Tissue collection and RNA sequencing

For expression analysis, we collected 15 immature panicles each from at least 10 plants per accession, per stage, collected from 4 to 15 d after floral induction (i.e. transfer to short day conditions) for each biological replicate. For sample collection, leaves surrounding the young panicle were removed by hand and the reproductive tissue was cut with a sharp blade under a Stemi 508 (Zeiss, Germany) stereo microscope to identify developmental stage. The reproductive tissues were immediately frozen in liquid nitrogen, and total RNA including small RNA was extracted using the RNeasy Plant Mini kit with RLT and RWT buffers (Qiagen, Germany).
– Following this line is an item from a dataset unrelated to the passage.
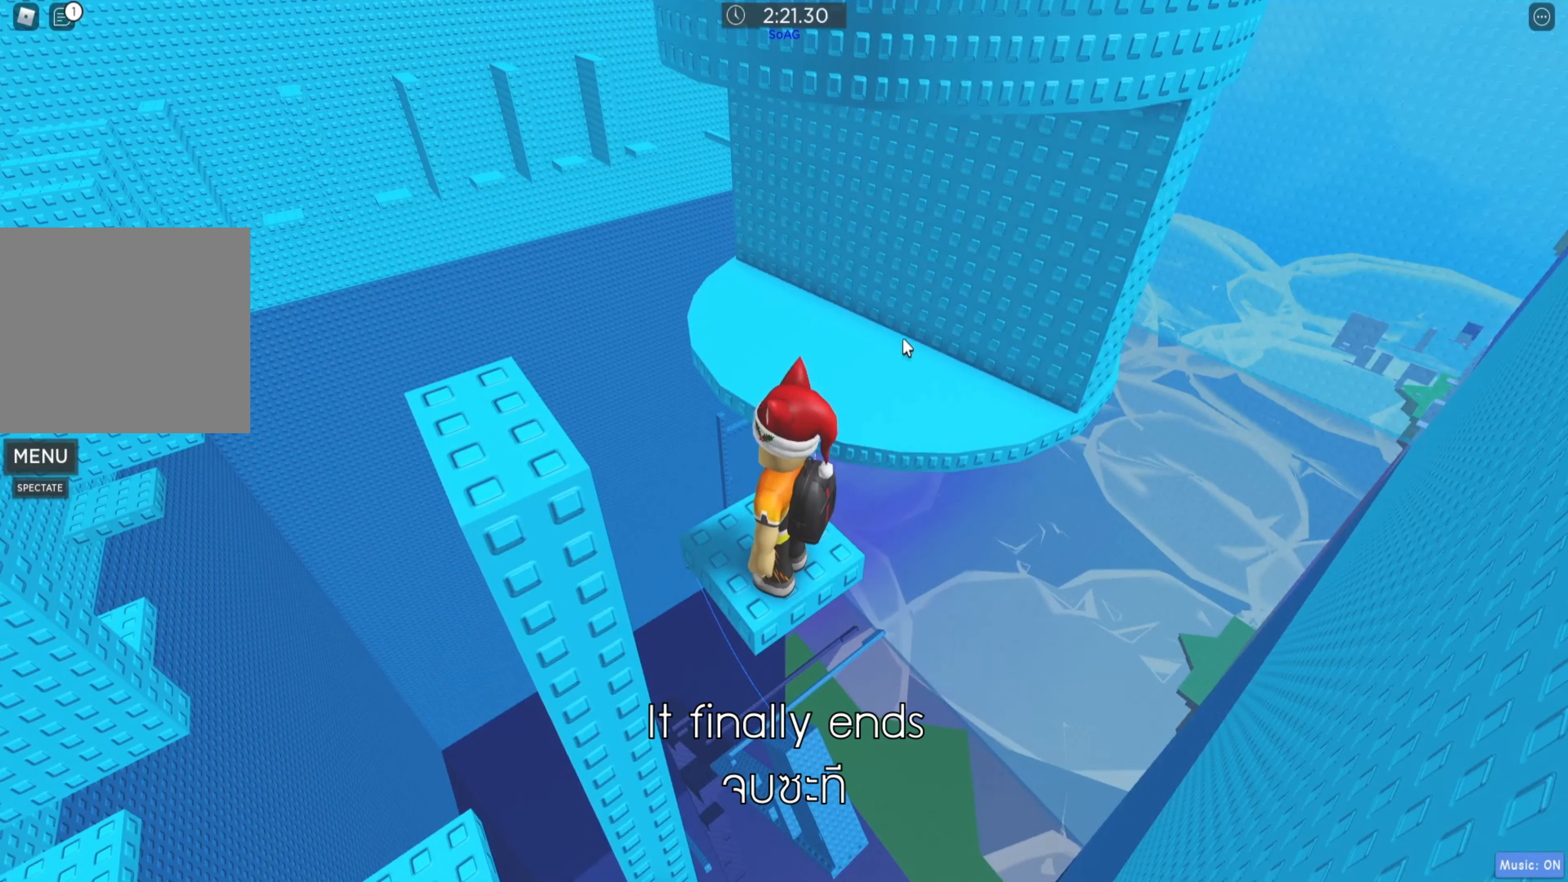
{"keys": [], "events": []}
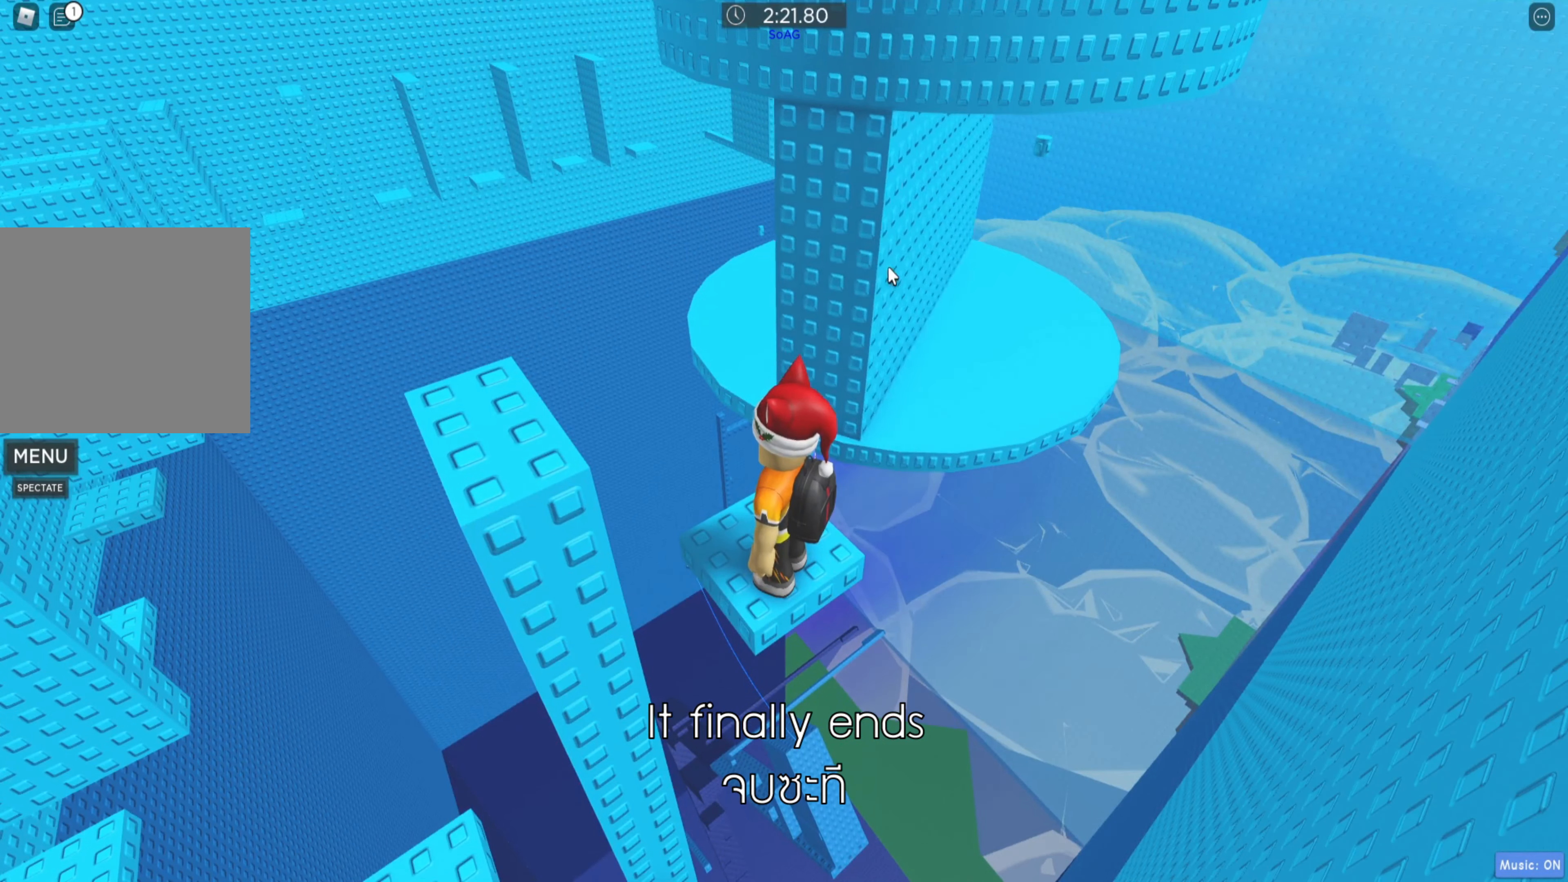
{"keys": [], "events": [[100, "shift", "down"], [233, "shift", "up"], [383, "w", "down"], [400, "w", "up"]]}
DNase treatments were performed using the RNase-free DNase set (Qiagen, Germany). RNA integrity numbers of the extracted RNA, measured using a 2100 Bioanalyzer (Agilent, USA), were between 8.6 and 10. Stage specificity was validated with quantitative real-time RT-PCR (qPCR) using stage-specific marker genes (Supplementary Table S2); 400 ng of total RNA was used for each sample for RNAseq library preparation with the TruSeq Stranded Total RNA with Ribo-Zero Plant kit (Illumina, USA). After quantification with a 2100 Bioanalyzer, 125-base paired-end reads were generated on a HiSeq 2500 (Illumina) by the GeT platform (Toulouse, France).